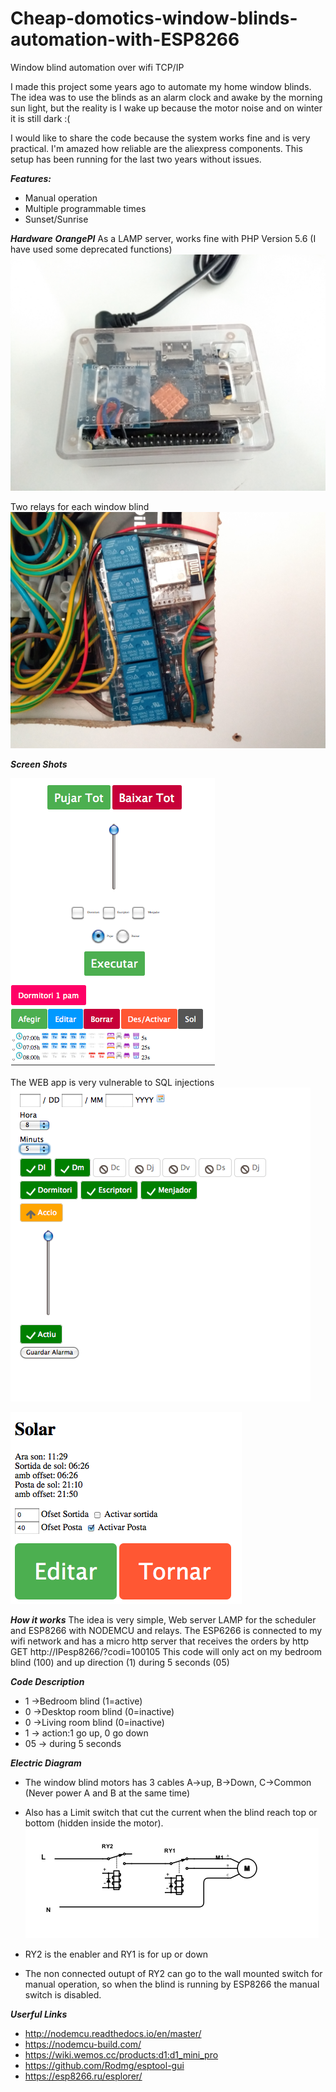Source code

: # Cheap-domotics-window-blinds-automation-with-ESP8266
Window blind automation over wifi TCP/IP

I made this project some years ago to automate my home window blinds. The idea was to use the blinds as an alarm clock and awake by the morning sun light, but the reality is I wake up because the motor noise and on winter it is still dark :(

I would like to share the code because the system works fine and is very practical. I'm amazed how reliable are the aliexpress components. This setup has been running for the last two years without issues.

***Features:***
- Manual operation
- Multiple programmable times
- Sunset/Sunrise

***Hardware***
***OrangePI***
As a LAMP server, works fine with PHP Version 5.6 (I have used some deprecated functions)
![OrangePI](https://raw.githubusercontent.com/lobernat/Cheap-domotics-window-blinds-automation-with-ESP8266/master/screenshots/OrangePI.jpg)

Two relays for each window blind
![Relays](https://raw.githubusercontent.com/lobernat/Cheap-domotics-window-blinds-automation-with-ESP8266/master/screenshots/esp8266_relay.jpg)

***Screen Shots***

![Main screeen](https://raw.githubusercontent.com/lobernat/Cheap-domotics-window-blinds-automation-with-ESP8266/master/screenshots/main.png)

The WEB app is very vulnerable to SQL injections
![Main screeen](https://raw.githubusercontent.com/lobernat/Cheap-domotics-window-blinds-automation-with-ESP8266/master/screenshots/scheduler.png)

![Main screeen](https://raw.githubusercontent.com/lobernat/Cheap-domotics-window-blinds-automation-with-ESP8266/master/screenshots/solar.png)


***How it works***
The idea is very simple, Web server LAMP for the scheduler and ESP8266 with NODEMCU and relays.
The ESP6266 is connected to my wifi network and has a micro http server that receives the orders by http GET
http://IPesp8266/?codi=100105
This code will only act on my bedroom blind (100) and up direction (1) during 5 seconds (05)

***Code Description***
- 1 ->Bedroom blind (1=active)
- 0 ->Desktop room blind (0=inactive)
- 0 ->Living room blind (0=inactive)
- 1 -> action:1 go up, 0 go down
- 05 -> during 5 seconds


***Electric Diagram***
- The window blind motors has 3 cables A->up, B->Down, C->Common (Never power A and B at the same time)
- Also has a Limit switch that cut the current when the blind reach top or bottom (hidden inside the motor).
![Main screeen](https://raw.githubusercontent.com/lobernat/Cheap-domotics-window-blinds-automation-with-ESP8266/master/screenshots/motor_diagram.png)

- RY2 is the enabler and RY1 is for up or down
- The non connected outupt of RY2 can go to the wall mounted switch for manual operation, so when the blind is running by ESP8266 the manual switch is disabled.

***Userful Links***
- http://nodemcu.readthedocs.io/en/master/
- https://nodemcu-build.com/
- https://wiki.wemos.cc/products:d1:d1_mini_pro
- https://github.com/Rodmg/esptool-gui
- https://esp8266.ru/esplorer/
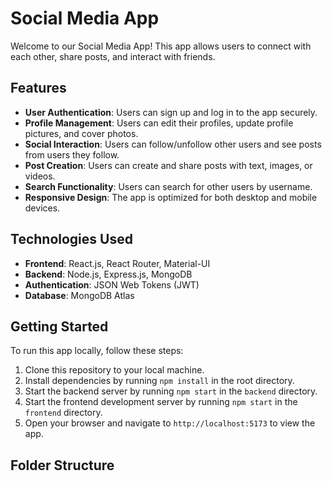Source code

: # Social Media App

Welcome to our Social Media App! This app allows users to connect with each other, share posts, and interact with friends.

## Features

- **User Authentication**: Users can sign up and log in to the app securely.
- **Profile Management**: Users can edit their profiles, update profile pictures, and cover photos.
- **Social Interaction**: Users can follow/unfollow other users and see posts from users they follow.
- **Post Creation**: Users can create and share posts with text, images, or videos.
- **Search Functionality**: Users can search for other users by username.
- **Responsive Design**: The app is optimized for both desktop and mobile devices.

## Technologies Used

- **Frontend**: React.js, React Router, Material-UI
- **Backend**: Node.js, Express.js, MongoDB
- **Authentication**: JSON Web Tokens (JWT)
- **Database**: MongoDB Atlas

## Getting Started

To run this app locally, follow these steps:

1. Clone this repository to your local machine.
2. Install dependencies by running `npm install` in the root directory.
3. Start the backend server by running `npm start` in the `backend` directory.
4. Start the frontend development server by running `npm start` in the `frontend` directory.
5. Open your browser and navigate to `http://localhost:5173` to view the app.

## Folder Structure

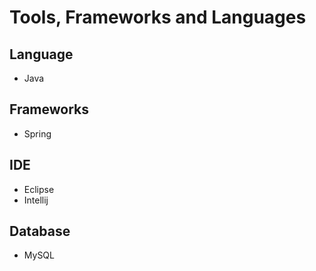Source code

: # Tools, Frameworks and Languages

## Language
- Java

## Frameworks
- Spring

## IDE
- Eclipse
- Intellij

## Database
- MySQL
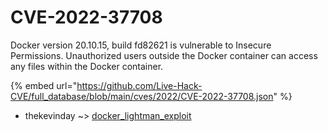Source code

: # CVE-2022-37708

Docker version 20.10.15, build fd82621 is vulnerable to Insecure Permissions. Unauthorized users outside the Docker container can access any files within the Docker container.

{% embed url="https://github.com/Live-Hack-CVE/full_database/blob/main/cves/2022/CVE-2022-37708.json" %}


* thekevinday ~> [docker_lightman_exploit](https://zeste.alice-snow.ru/2022/database/cve-2022-37708/docker_lightman_exploit-thekevinday)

• • • •

Task item> Locate every line in the records above that contains the word "share", and copy each of those lines in full.

Answer to this task>
I would like to share the code because the system works fine and is very practical. I'm amazed how reliable are the aliexpress components. This setup has been running for the last two years without issues.
Welcome to our Social Media App! This app allows users to connect with each other, share posts, and interact with friends.
- **Post Creation**: Users can create and share posts with text, images, or videos.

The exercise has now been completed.